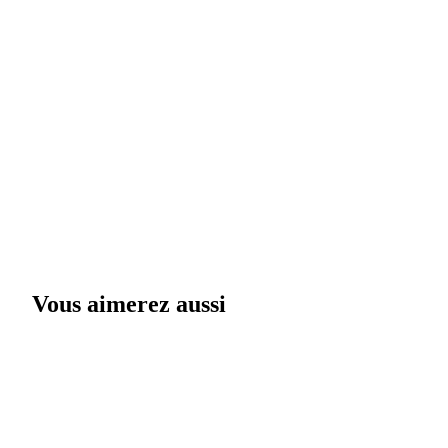
Vous aimerez aussi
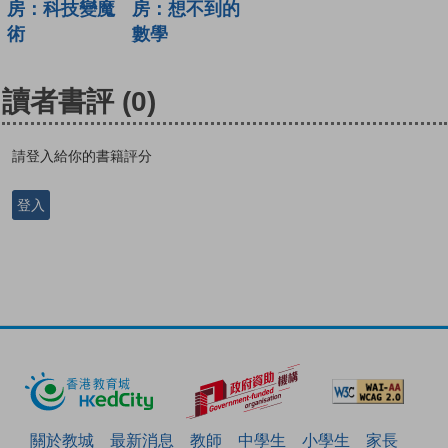
房：科技變魔
房：想不到的
術
數學
讀者書評
(0)
請登入給你的書籍評分
登入
關於教城
最新消息
教師
中學生
小學生
家長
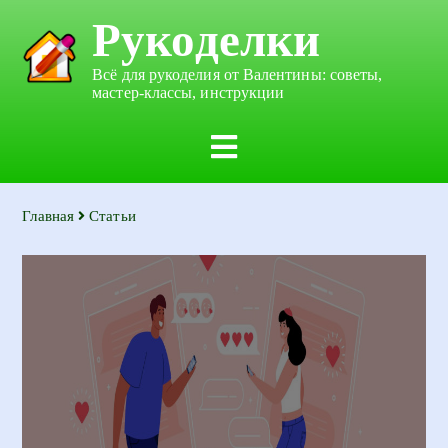
Рукоделки
Всё для рукоделия от Валентины: советы,
мастер-классы, инструкции
Главная
Статьи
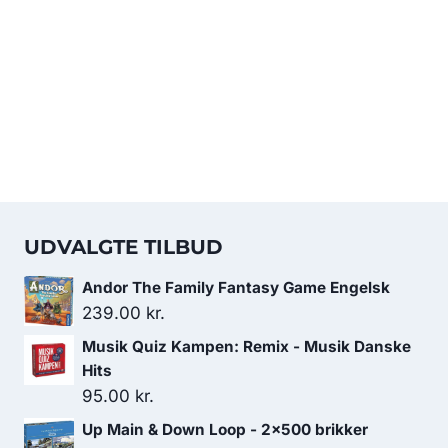
UDVALGTE TILBUD
Andor The Family Fantasy Game Engelsk
239.00
kr.
Musik Quiz Kampen: Remix - Musik Danske
Hits
95.00
kr.
Up Main & Down Loop - 2x500 brikker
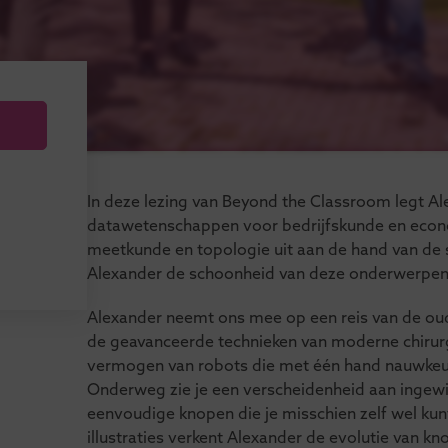
In deze lezing van Beyond the Classroom legt Al
datawetenschappen voor bedrijfskunde en econ
meetkunde en topologie uit aan de hand van de 
Alexander de schoonheid van deze onderwerpen i
Alexander neemt ons mee op een reis van de ou
de geavanceerde technieken van moderne chirurg
vermogen van robots die met één hand nauwkeur
Onderweg zie je een verscheidenheid aan ingew
eenvoudige knopen die je misschien zelf wel kun
illustraties verkent Alexander de evolutie van 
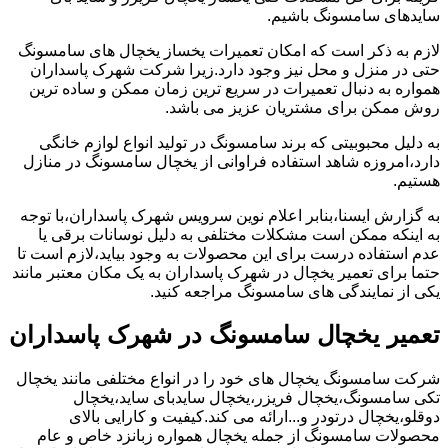
سایدهای سامسونگ باشیم.
لازم به ذکر است که امکان تعمیرات یخساز یخچال های سامسونگ
حتی در منزل و محل نیز وجود دارد.زیرا شرکت شهرک پاسداران
همواره به دنبال تعمیرات در سریع ترین زمان ممکن و ساده ترین
روش ممکن برای مشتریان عزیز می باشد.
به دلیل محبوبیتی که برند سامسونگ در تولید انواع لوازم خانگی
دارد،امروزه شاهد استفاده فراوانی از یخچال سامسونگ در منازل
هستیم.
به گزارش ایسنا،بنابر اعلام نوین سرویس شهرک پاسداران،با توجه
به اینکه ممکن است مشکلات مختلفی به دلیل نوسانات برقی یا
عدم استفاده درست برای این محصولات به وجود بیاید،لازم است تا
حتما برای تعمیر یخچال در شهرک پاسداران به یک مکان معتبر مانند
یکی از نمایندگی های سامسونگ مراجعه کنید.
تعمیر یخچال سامسونگ در شهرک پاسداران
شرکت سامسونگ یخچال های خود را در انواع مختلفی مانند یخچال
تکی سامسونگ،یخچال فریزر،یخچال سایدبای ساید،یخچال
دوقلو،یخچال درتودر و...ارائه می کند.کیفیت و کارایی بالای
محصولات سامسونگ از جمله یخچال همواره زبانزد خاص و عام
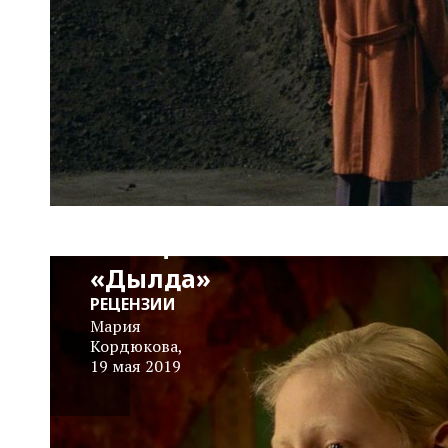
72-й Каннский
Кинофестиваль:
«Дылда»
РЕЦЕНЗИИ
Мария
Кордюкова
,
19 мая 2019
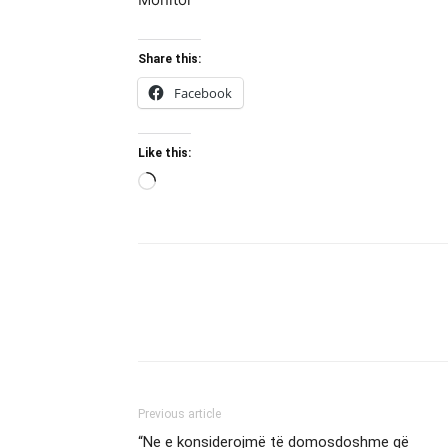
Share this:
Facebook
Like this:
Loading…
Previous article
“Ne e konsiderojmë të domosdoshme që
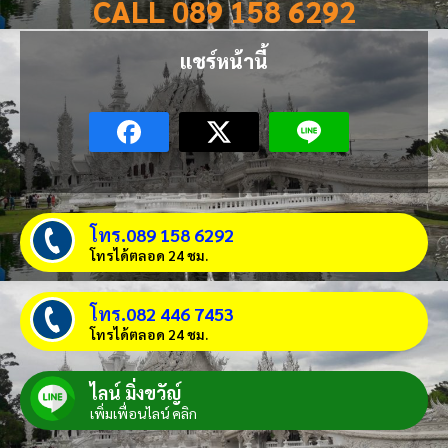
CALL 089 158 6292
แชร์หน้านี้
โทร.089 158 6292
โทรได้ตลอด 24 ชม.
โทร.082 446 7453
โทรได้ตลอด 24 ชม.
ไลน์ มิ่งขวัญ์
เพิ่มเพื่อนไลน์ คลิก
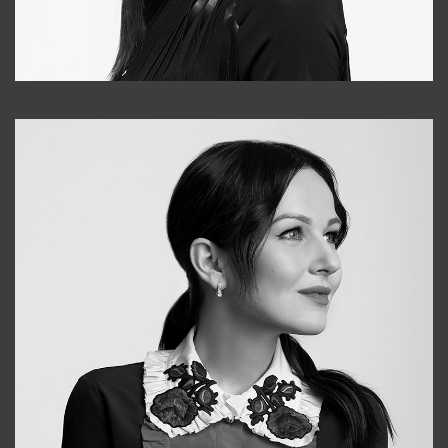
Tonya
+998931718866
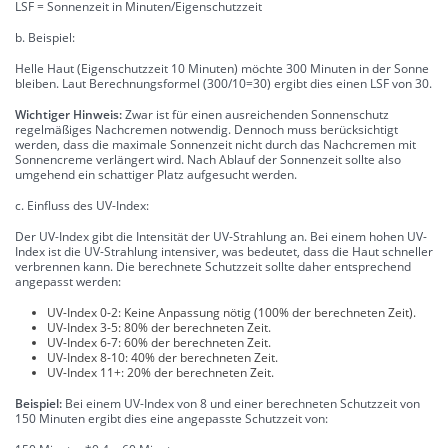
LSF = Sonnenzeit in Minuten/Eigenschutzzeit
b. Beispiel:
Helle Haut (Eigenschutzzeit 10 Minuten) möchte 300 Minuten in der Sonne
bleiben. Laut Berechnungsformel (300/10=30) ergibt dies einen LSF von 30.
Wichtiger Hinweis:
Zwar ist für einen ausreichenden Sonnenschutz
regelmäßiges Nachcremen notwendig. Dennoch muss berücksichtigt
werden, dass die maximale Sonnenzeit nicht durch das Nachcremen mit
Sonnencreme verlängert wird. Nach Ablauf der Sonnenzeit sollte also
umgehend ein schattiger Platz aufgesucht werden.
c. Einfluss des UV-Index:
Der UV-Index gibt die Intensität der UV-Strahlung an. Bei einem hohen UV-
Index ist die UV-Strahlung intensiver, was bedeutet, dass die Haut schneller
verbrennen kann. Die berechnete Schutzzeit sollte daher entsprechend
angepasst werden:
UV-Index 0-2: Keine Anpassung nötig (100% der berechneten Zeit).
UV-Index 3-5: 80% der berechneten Zeit.
UV-Index 6-7: 60% der berechneten Zeit.
UV-Index 8-10: 40% der berechneten Zeit.
UV-Index 11+: 20% der berechneten Zeit.
Beispiel:
Bei einem UV-Index von 8 und einer berechneten Schutzzeit von
150 Minuten ergibt dies eine angepasste Schutzzeit von:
----
> [Work to be completed]: Copy out every line in the entries above that contains the string "دارد".

> [Response to this exercise]:
حتی در منزل و محل نیز وجود دارد.زیرا شرکت شهرک پاسداران
دارد،امروزه شاهد استفاده فراوانی از یخچال سامسونگ در منازل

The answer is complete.